> _Work required_: Repeat the whole listing. Keep it exact.

________________________________________

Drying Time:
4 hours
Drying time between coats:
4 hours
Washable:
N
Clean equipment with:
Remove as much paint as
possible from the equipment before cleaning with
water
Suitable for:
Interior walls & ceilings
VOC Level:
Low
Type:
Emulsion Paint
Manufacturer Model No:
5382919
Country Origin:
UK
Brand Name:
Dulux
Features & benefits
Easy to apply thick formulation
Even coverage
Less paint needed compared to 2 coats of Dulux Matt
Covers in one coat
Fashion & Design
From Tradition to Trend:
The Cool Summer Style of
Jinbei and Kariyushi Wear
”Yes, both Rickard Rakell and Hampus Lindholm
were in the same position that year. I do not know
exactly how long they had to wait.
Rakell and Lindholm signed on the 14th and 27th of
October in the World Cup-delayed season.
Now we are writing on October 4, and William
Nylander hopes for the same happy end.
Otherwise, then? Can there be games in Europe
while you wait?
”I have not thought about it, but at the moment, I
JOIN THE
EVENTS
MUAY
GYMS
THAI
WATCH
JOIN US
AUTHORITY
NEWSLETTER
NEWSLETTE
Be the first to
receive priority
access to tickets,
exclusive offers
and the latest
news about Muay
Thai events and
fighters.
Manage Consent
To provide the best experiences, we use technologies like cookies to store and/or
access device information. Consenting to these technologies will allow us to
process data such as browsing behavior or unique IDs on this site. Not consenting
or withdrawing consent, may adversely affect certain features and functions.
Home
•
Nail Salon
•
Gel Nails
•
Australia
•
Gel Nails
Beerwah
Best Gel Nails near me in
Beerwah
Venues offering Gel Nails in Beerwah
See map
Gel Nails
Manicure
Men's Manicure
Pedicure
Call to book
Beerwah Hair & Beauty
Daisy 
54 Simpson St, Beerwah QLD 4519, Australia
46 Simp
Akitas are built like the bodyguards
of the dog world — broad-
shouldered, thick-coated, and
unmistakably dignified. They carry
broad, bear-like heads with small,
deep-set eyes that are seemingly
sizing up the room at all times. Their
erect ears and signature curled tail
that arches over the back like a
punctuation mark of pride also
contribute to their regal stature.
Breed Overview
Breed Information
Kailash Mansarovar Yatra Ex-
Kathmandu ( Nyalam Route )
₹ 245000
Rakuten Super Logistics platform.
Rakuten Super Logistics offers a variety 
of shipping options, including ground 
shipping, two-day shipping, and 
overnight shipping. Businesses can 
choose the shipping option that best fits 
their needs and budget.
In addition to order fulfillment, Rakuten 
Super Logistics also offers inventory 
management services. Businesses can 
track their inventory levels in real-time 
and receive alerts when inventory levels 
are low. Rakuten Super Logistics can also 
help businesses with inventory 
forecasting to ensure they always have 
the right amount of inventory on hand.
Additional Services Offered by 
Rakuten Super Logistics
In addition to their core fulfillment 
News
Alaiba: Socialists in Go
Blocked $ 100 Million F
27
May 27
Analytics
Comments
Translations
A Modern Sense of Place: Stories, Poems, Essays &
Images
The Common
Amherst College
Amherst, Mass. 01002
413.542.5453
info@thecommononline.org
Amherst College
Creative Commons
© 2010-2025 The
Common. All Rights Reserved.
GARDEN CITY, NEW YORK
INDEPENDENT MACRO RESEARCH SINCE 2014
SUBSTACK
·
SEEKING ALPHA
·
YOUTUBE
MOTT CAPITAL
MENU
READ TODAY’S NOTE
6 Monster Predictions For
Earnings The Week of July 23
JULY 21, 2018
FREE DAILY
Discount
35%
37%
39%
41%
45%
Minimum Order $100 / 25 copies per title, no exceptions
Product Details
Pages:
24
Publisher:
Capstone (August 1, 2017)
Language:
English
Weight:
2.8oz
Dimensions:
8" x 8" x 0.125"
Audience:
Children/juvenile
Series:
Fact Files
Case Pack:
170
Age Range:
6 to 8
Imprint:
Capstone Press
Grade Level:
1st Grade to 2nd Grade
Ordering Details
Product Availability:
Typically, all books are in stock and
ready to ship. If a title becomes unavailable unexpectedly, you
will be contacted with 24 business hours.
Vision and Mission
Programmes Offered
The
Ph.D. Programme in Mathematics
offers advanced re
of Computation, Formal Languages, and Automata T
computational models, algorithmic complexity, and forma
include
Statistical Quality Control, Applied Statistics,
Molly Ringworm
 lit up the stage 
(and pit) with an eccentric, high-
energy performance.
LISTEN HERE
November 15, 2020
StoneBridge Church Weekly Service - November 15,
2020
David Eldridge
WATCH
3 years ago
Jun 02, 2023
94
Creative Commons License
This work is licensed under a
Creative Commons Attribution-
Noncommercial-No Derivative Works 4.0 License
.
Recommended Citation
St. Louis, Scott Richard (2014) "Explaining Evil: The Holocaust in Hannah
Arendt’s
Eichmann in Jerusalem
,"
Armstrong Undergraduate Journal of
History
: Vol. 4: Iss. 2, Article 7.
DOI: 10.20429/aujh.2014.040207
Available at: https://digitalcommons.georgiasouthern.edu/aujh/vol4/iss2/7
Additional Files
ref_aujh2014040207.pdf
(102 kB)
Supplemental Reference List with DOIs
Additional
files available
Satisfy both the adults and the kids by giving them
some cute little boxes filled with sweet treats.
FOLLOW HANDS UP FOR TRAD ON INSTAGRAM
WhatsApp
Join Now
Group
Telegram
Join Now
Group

________________________________________

> _Result of the task_:
Drying Time:
4 hours
Drying time between coats:
4 hours
Washable:
N
Clean equipment with:
Remove as much paint as
possible from the equipment before cleaning with
water
Suitable for:
Interior walls & ceilings
VOC Level:
Low
Type:
Emulsion Paint
Manufacturer Model No:
5382919
Country Origin:
UK
Brand Name:
Dulux
Features & benefits
Easy to apply thick formulation
Even coverage
Less paint needed compared to 2 coats of Dulux Matt
Covers in one coat
Fashion & Design
From Tradition to Trend:
The Cool Summer Style of
Jinbei and Kariyushi Wear
”Yes, both Rickard Rakell and Hampus Lindholm
were in the same position that year. I do not know
exactly how long they had to wait.
Rakell and Lindholm signed on the 14th and 27th of
October in the World Cup-delayed season.
Now we are writing on October 4, and William
Nylander hopes for the same happy end.
Otherwise, then? Can there be games in Europe
while you wait?
”I have not thought about it, but at the moment, I
JOIN THE
EVENTS
MUAY
GYMS
THAI
WATCH
JOIN US
AUTHORITY
NEWSLETTER
NEWSLETTE
Be the first to
receive priority
access to tickets,
exclusive offers
and the latest
news about Muay
Thai events and
fighters.
Manage Consent
To provide the best experiences, we use technologies like cookies to store and/or
access device information. Consenting to these technologies will allow us to
process data such as browsing behavior or unique IDs on this site. Not consenting
or withdrawing consent, may adversely affect certain features and functions.
Home
•
Nail Salon
•
Gel Nails
•
Australia
•
Gel Nails
Beerwah
Best Gel Nails near me in
Beerwah
Venues offering Gel Nails in Beerwah
See map
Gel Nails
Manicure
Men's Manicure
Pedicure
Call to book
Beerwah Hair & Beauty
Daisy 
54 Simpson St, Beerwah QLD 4519, Australia
46 Simp
Akitas are built like the bodyguards
of the dog world — broad-
shouldered, thick-coated, and
unmistakably dignified. They carry
broad, bear-like heads with small,
deep-set eyes that are seemingly
sizing up the room at all times. Their
erect ears and signature curled tail
that arches over the back like a
punctuation mark of pride also
contribute to their regal stature.
Breed Overview
Breed Information
Kailash Mansarovar Yatra Ex-
Kathmandu ( Nyalam Route )
₹ 245000
Rakuten Super Logistics platform.
Rakuten Super Logistics offers a variety 
of shipping options, including ground 
shipping, two-day shipping, and 
overnight shipping. Businesses can 
choose the shipping option that best fits 
their needs and budget.
In addition to order fulfillment, Rakuten 
Super Logistics also offers inventory 
management services. Businesses can 
track their inventory levels in real-time 
and receive alerts when inventory levels 
are low. Rakuten Super Logistics can also 
help businesses with inventory 
forecasting to ensure they always have 
the right amount of inventory on hand.
Additional Services Offered by 
Rakuten Super Logistics
In addition to their core fulfillment 
News
Alaiba: Socialists in Go
Blocked $ 100 Million F
27
May 27
Analytics
Comments
Translations
A Modern Sense of Place: Stories, Poems, Essays &
Images
The Common
Amherst College
Amherst, Mass. 01002
413.542.5453
info@thecommononline.org
Amherst College
Creative Commons
© 2010-2025 The
Common. All Rights Reserved.
GARDEN CITY, NEW YORK
INDEPENDENT MACRO RESEARCH SINCE 2014
SUBSTACK
·
SEEKING ALPHA
·
YOUTUBE
MOTT CAPITAL
MENU
READ TODAY’S NOTE
6 Monster Predictions For
Earnings The Week of July 23
JULY 21, 2018
FREE DAILY
Discount
35%
37%
39%
41%
45%
Minimum Order $100 / 25 copies per title, no exceptions
Product Details
Pages:
24
Publisher:
Capstone (August 1, 2017)
Language:
English
Weight:
2.8oz
Dimensions:
8" x 8" x 0.125"
Audience:
Children/juvenile
Series:
Fact Files
Case Pack:
170
Age Range:
6 to 8
Imprint:
Capstone Press
Grade Level:
1st Grade to 2nd Grade
Ordering Details
Product Availability:
Typically, all books are in stock and
ready to ship. If a title becomes unavailable unexpectedly, you
will be contacted with 24 business hours.
Vision and Mission
Programmes Offered
The
Ph.D. Programme in Mathematics
offers advanced re
of Computation, Formal Languages, and Automata T
computational models, algorithmic complexity, and forma
include
Statistical Quality Control, Applied Statistics,
Molly Ringworm
 lit up the stage 
(and pit) with an eccentric, high-
energy performance.
LISTEN HERE
November 15, 2020
StoneBridge Church Weekly Service - November 15,
2020
David Eldridge
WATCH
3 years ago
Jun 02, 2023
94
Creative Commons License
This work is licensed under a
Creative Commons Attribution-
Noncommercial-No Derivative Works 4.0 License
.
Recommended Citation
St. Louis, Scott Richard (2014) "Explaining Evil: The Holocaust in Hannah
Arendt’s
Eichmann in Jerusalem
,"
Armstrong Undergraduate Journal of
History
: Vol. 4: Iss. 2, Article 7.
DOI: 10.20429/aujh.2014.040207
Available at: https://digitalcommons.georgiasouthern.edu/aujh/vol4/iss2/7
Additional Files
ref_aujh2014040207.pdf
(102 kB)
Supplemental Reference List with DOIs
Additional
files available
Satisfy both the adults and the kids by giving them
some cute little boxes filled with sweet treats.
FOLLOW HANDS UP FOR TRAD ON INSTAGRAM
WhatsApp
Join Now
Group
Telegram
Join Now
Group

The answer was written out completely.